**Problem:** Once the pictures are set aside, transcribe each line of the data exactly.

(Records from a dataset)
--- --- ---

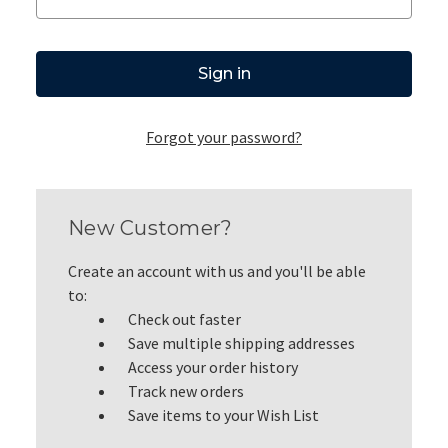
Forgot your password?
New Customer?
Create an account with us and you'll be able
to:
Check out faster
Save multiple shipping addresses
Access your order history
Track new orders
Save items to your Wish List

--- --- ---

**Finished exercise:**
Forgot your password?
New Customer?
Create an account with us and you'll be able
to:
Check out faster
Save multiple shipping addresses
Access your order history
Track new orders
Save items to your Wish List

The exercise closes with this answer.